Barbazul tenía un par de cajones que yo no podía mirar. No hacía falta una llave para cerrarlos; la llave era el miedo. Barbazul podía azotarme con la fina vara de madera que me llenaba los ojos de lágrimas; yo podía descubrir cosas que preferiría no haber sabido.
Cuando me ataba a la cama y me vendaba los ojos, escuchaba el sonido de los cajones abriéndose y las manos de Barbazul revolviendo en el interior. Nunca sabía qué es lo que iba a ocurrir. Podía ser que algo restallase repentinamente contra mi piel: el sibilante siseo cruzando el aire y zas, una miríada de puntos de aguja sobre la piel. A veces era un sonido rotomecánico el que me avisaba del próximo cosquilleo que sentiría sobre alguna parte de mi cuerpo o incluso en el interior. Otras veces no había ningún sonido que me diese pistas y las sensaciones se producían directas y abruptas, clap, como una pinza mordiendo mis pezones.

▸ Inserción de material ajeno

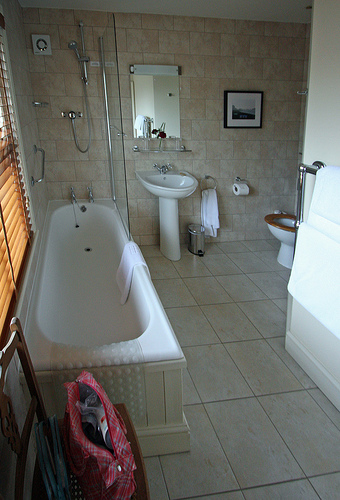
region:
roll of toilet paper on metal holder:
[231, 174, 250, 195]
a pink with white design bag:
[61, 366, 135, 496]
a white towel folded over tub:
[114, 238, 152, 301]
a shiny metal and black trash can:
[186, 221, 204, 255]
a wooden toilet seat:
[264, 209, 297, 230]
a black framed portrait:
[223, 86, 264, 129]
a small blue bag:
[34, 420, 65, 498]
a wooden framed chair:
[1, 316, 148, 498]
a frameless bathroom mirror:
[127, 61, 182, 141]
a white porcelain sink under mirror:
[134, 167, 197, 260]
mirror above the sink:
[128, 72, 181, 139]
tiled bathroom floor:
[196, 265, 281, 482]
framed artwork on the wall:
[221, 88, 263, 129]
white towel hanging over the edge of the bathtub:
[109, 241, 154, 304]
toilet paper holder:
[231, 176, 250, 195]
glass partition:
[95, 14, 133, 240]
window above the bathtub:
[0, 33, 30, 312]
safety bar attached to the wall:
[28, 145, 45, 185]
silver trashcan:
[186, 223, 205, 257]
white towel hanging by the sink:
[198, 175, 218, 237]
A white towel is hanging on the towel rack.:
[198, 172, 216, 235]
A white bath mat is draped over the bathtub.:
[112, 238, 146, 299]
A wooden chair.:
[0, 310, 149, 497]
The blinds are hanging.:
[0, 13, 34, 345]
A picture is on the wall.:
[221, 88, 260, 127]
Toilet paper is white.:
[228, 179, 245, 189]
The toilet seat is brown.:
[262, 210, 296, 227]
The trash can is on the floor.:
[187, 221, 205, 255]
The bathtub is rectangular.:
[20, 195, 190, 451]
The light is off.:
[128, 64, 183, 75]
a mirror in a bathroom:
[130, 63, 180, 139]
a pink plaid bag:
[61, 368, 141, 498]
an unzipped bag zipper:
[68, 376, 114, 460]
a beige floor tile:
[202, 394, 307, 488]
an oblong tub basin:
[39, 206, 149, 350]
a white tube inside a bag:
[95, 406, 109, 438]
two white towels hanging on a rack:
[286, 161, 337, 340]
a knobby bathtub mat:
[47, 340, 149, 430]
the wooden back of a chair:
[0, 319, 44, 498]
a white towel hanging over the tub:
[113, 240, 153, 301]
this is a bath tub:
[0, 188, 182, 392]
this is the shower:
[59, 14, 113, 179]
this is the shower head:
[58, 24, 92, 93]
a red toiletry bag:
[57, 365, 147, 498]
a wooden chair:
[1, 316, 184, 498]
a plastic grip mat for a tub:
[37, 329, 161, 434]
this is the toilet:
[257, 201, 306, 270]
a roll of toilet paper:
[226, 176, 255, 201]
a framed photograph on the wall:
[211, 71, 278, 136]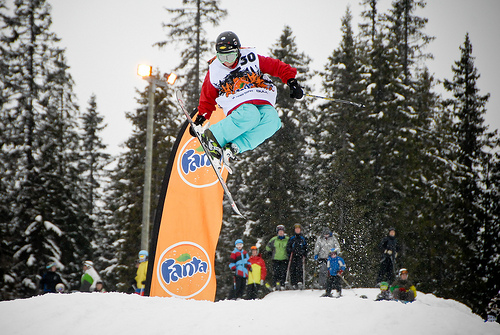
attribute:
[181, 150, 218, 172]
word — blue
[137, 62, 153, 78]
light — on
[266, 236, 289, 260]
coat — green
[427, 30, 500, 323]
tree — snow covered, tall, green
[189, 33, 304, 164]
person — doing a trick, jumping, skiing, turquoise, in mid air, in the air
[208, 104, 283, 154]
pants — turquoise, blue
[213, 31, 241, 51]
helmet — black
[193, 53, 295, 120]
shirt — red, white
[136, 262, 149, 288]
jacket — yellow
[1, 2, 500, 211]
sky — blue, cloudy, grey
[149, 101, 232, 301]
banner — tall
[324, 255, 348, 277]
jacket — blue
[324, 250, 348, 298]
spectator — young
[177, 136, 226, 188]
circle — white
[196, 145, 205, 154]
leaf — green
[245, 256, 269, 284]
jacket — yellow, red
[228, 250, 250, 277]
coat — light blue, red, black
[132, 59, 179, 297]
post — tall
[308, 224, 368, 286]
snow — in the air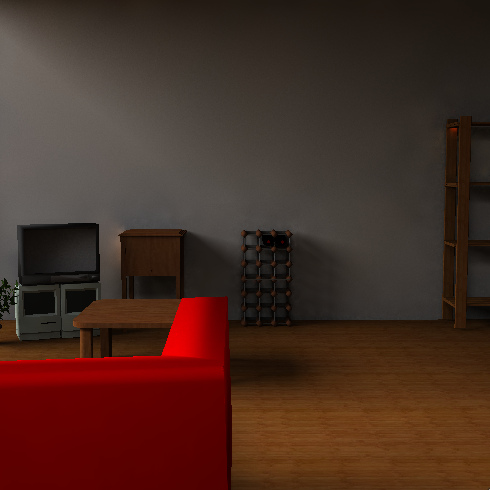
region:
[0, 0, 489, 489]
A living room with white walls.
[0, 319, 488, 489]
Brown tile on the floor.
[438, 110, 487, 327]
Edge of a brown wooden shelved stand.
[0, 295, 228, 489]
Back and side arm of a red sofa.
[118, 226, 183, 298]
A brown wooden stand.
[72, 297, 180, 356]
A brown wooden coffee table.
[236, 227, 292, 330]
A wine rack holding two bottles of wine.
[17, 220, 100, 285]
A black television.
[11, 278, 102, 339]
A stand made out of two old monitors.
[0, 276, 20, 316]
Portion of a plant next to the television.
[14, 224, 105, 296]
Television on the stand.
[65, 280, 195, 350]
The table is wooden.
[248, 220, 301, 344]
Wine bottle rack against the wall.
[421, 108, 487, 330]
A wooden shelf against the wall.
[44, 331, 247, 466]
The sofa is orange.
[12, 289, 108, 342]
The tv stand is white.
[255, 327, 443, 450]
The flooring is hardwood floors.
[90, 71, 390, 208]
The wall is white.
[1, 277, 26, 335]
A green plant by the television.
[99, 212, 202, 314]
A table by the wine rack.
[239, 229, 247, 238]
wooden ball on shelf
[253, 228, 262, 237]
wooden ball on shelf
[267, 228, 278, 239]
wooden ball on shelf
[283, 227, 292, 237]
wooden ball on shelf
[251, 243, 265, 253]
wooden ball on shelf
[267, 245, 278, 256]
wooden ball on shelf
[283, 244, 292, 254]
wooden ball on shelf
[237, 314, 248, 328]
wooden ball on shelf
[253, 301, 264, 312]
wooden ball on shelf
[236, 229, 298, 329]
SYMMETRICAL WINE RACK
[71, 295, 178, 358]
COFFEE TABLE ON THE GROUND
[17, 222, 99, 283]
TELEVISION IN THE ROOM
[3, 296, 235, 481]
ORANGE CORNER COUTCH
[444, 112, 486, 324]
FOUR LEVEL WOODEN SHELVING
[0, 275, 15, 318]
INDOOR PLANTS IN THE ROOM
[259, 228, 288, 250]
TWO BOTTLES OF WINE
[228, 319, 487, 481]
HARD WOOD FLOORING IN THE ROOM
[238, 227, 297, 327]
RECTANGULAR WINE RACK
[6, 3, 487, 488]
a scene in a living room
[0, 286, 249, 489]
a red sofa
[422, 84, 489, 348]
a brown wooden shelf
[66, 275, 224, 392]
a wooden coffee table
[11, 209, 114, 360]
a black tv on a couple of computer monitors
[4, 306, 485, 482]
a hardwood floor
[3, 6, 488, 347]
a gray wall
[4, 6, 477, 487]
a place in a house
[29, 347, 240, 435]
red couch on the floor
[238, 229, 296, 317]
wine wooden shelf in the wall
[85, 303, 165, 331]
little wooden table on the room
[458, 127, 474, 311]
wooden shelf in a corner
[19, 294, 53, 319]
off black sreem in the white compuer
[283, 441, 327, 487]
cgi of a wooden parquet floor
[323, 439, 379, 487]
cgi of a wooden parquet floor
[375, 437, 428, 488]
cgi of a wooden parquet floor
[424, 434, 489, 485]
cgi of a wooden parquet floor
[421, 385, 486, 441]
cgi of a wooden parquet floor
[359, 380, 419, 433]
cgi of a wooden parquet floor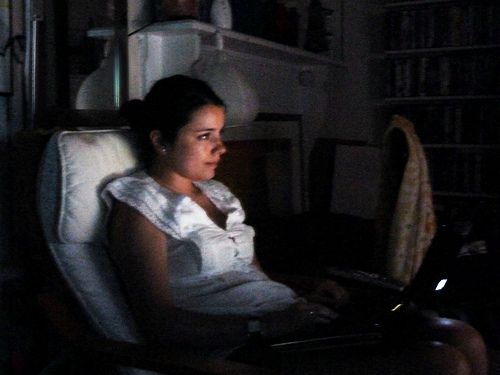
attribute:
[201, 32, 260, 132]
lamp — white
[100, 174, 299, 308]
blouse — white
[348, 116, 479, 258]
blanket — yellow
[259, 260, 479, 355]
laptop — computer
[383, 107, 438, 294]
blanket — colorful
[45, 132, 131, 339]
pillow — white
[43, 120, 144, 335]
pillow — white 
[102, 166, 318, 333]
blouse — white, short-sleeved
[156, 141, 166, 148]
earring — small, diamond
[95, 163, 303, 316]
shirt — white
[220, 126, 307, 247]
fireplace — unused, white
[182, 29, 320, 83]
shelf — white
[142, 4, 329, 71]
shelf — wooden, white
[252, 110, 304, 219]
frame — brown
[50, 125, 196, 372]
chair — white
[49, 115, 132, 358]
chair — white 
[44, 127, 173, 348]
cushion — white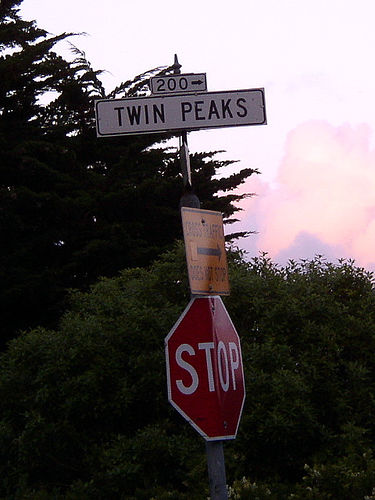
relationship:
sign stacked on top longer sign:
[96, 87, 265, 138] [91, 87, 266, 139]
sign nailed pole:
[152, 289, 272, 442] [179, 136, 226, 498]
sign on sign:
[96, 87, 265, 138] [96, 87, 265, 138]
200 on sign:
[153, 78, 192, 91] [96, 87, 265, 138]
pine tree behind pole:
[0, 0, 258, 340] [175, 99, 228, 497]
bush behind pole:
[247, 262, 366, 495] [169, 53, 230, 498]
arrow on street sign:
[189, 76, 206, 87] [148, 72, 208, 95]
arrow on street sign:
[192, 79, 203, 84] [148, 72, 208, 95]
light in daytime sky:
[267, 177, 374, 262] [44, 1, 373, 267]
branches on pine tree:
[2, 44, 147, 97] [0, 5, 248, 333]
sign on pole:
[91, 71, 268, 139] [169, 53, 228, 500]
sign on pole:
[178, 204, 231, 296] [169, 53, 228, 500]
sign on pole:
[152, 289, 272, 442] [169, 53, 228, 500]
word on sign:
[112, 102, 169, 126] [94, 85, 267, 138]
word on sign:
[179, 96, 249, 120] [94, 85, 267, 138]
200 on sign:
[157, 76, 188, 92] [148, 71, 207, 94]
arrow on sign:
[196, 241, 220, 261] [178, 204, 231, 296]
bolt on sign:
[199, 214, 206, 224] [178, 204, 231, 296]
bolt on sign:
[205, 284, 213, 292] [178, 204, 231, 296]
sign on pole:
[94, 85, 267, 138] [169, 53, 230, 498]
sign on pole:
[150, 71, 207, 96] [169, 53, 230, 498]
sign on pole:
[180, 205, 230, 297] [203, 445, 238, 494]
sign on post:
[97, 61, 272, 443] [204, 449, 241, 491]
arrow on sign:
[198, 244, 222, 262] [183, 197, 232, 301]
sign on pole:
[150, 71, 206, 94] [202, 435, 229, 493]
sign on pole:
[152, 289, 272, 442] [198, 440, 229, 498]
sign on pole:
[152, 289, 272, 442] [198, 438, 233, 497]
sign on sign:
[96, 87, 265, 138] [89, 84, 273, 146]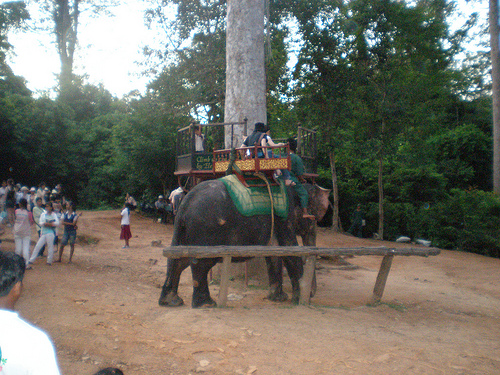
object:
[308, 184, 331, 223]
ear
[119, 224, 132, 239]
skirt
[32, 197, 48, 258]
person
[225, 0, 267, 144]
trunk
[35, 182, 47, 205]
person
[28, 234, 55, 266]
pants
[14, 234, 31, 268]
pants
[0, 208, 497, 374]
brown dirt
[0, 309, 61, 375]
shirt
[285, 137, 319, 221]
person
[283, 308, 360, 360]
ground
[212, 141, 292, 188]
saddle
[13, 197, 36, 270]
people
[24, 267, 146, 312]
pink areas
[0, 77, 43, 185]
trees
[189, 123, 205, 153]
people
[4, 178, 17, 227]
standingpeople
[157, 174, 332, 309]
elephant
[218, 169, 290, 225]
blanket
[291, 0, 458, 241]
tree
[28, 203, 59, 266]
people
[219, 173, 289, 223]
pad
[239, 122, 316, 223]
3 people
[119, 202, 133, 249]
person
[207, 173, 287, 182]
top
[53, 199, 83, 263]
girl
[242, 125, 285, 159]
people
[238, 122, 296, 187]
people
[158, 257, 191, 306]
post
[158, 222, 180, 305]
tail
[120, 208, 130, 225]
shirt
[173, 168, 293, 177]
deck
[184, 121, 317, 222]
they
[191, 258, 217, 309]
hind leg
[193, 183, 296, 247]
body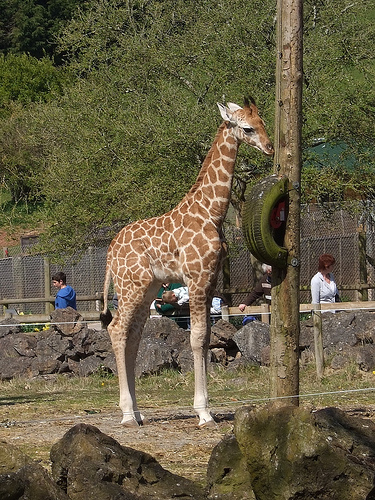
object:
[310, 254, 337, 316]
woman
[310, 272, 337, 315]
shirt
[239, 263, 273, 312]
man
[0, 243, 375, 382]
fence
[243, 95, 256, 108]
antlers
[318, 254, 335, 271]
hair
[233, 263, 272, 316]
person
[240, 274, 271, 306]
jacket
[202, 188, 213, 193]
brown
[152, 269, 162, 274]
white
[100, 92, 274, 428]
giraffe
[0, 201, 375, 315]
fence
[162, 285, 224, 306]
child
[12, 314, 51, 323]
post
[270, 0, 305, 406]
post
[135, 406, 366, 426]
shadow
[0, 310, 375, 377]
stone wall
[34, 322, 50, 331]
flowers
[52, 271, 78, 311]
man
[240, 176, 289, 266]
tire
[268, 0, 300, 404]
pole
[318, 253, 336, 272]
red hair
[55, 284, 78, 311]
hoodie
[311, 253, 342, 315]
female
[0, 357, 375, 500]
ground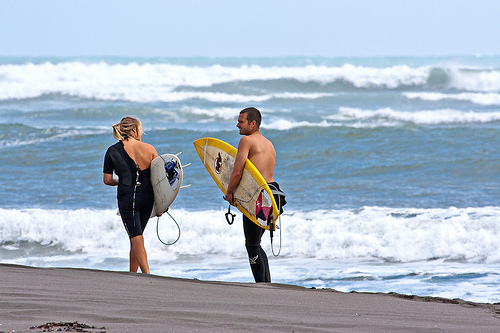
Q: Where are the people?
A: Beach.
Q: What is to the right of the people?
A: Ocean.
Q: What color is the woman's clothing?
A: Black.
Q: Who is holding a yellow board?
A: The man.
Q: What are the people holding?
A: Surfboards.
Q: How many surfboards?
A: Two.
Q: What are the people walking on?
A: Sand.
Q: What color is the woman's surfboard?
A: White.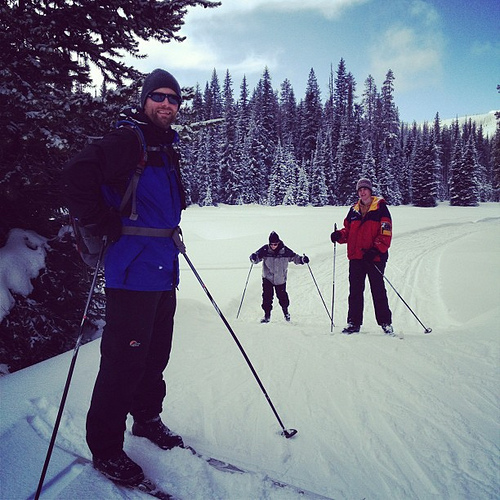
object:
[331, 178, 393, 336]
people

Una bola en la boca y me quedaba babeante, sin recursos.
Los cajones siempre estaban cerrados cuando yo volvía a ver, hablar y moverme; pero sobre la cama quedaban los objetos, mudos e inertes, despojados de misterio, a veces incluso absurdos. Yo los limpiaba entonces, con el empeño y la alegría de un ama de casa que no conoce otra actividad para sentirse útil.
Un día Barbazul simplemente olvidó que mirar el interior de los cajones estaba prohibido para mí. Quedaron abiertos y su contenido expuesto ante mis ojos. Todos los objetos estaban meticulosamente dispuestos como en un expositor: las fustas y los gatos debidamente extendidos, las cuerdas y cadenas enrolladas limpiamente, los vibradores en sus estuches, las pinzas en fila. Allí estaba también el pequeño vibrador con mando a distancia que habíamos comprado para mí.
Entonces, él empezó a odiarme. Y yo, a pensar en todas las mujeres que había en el cajón.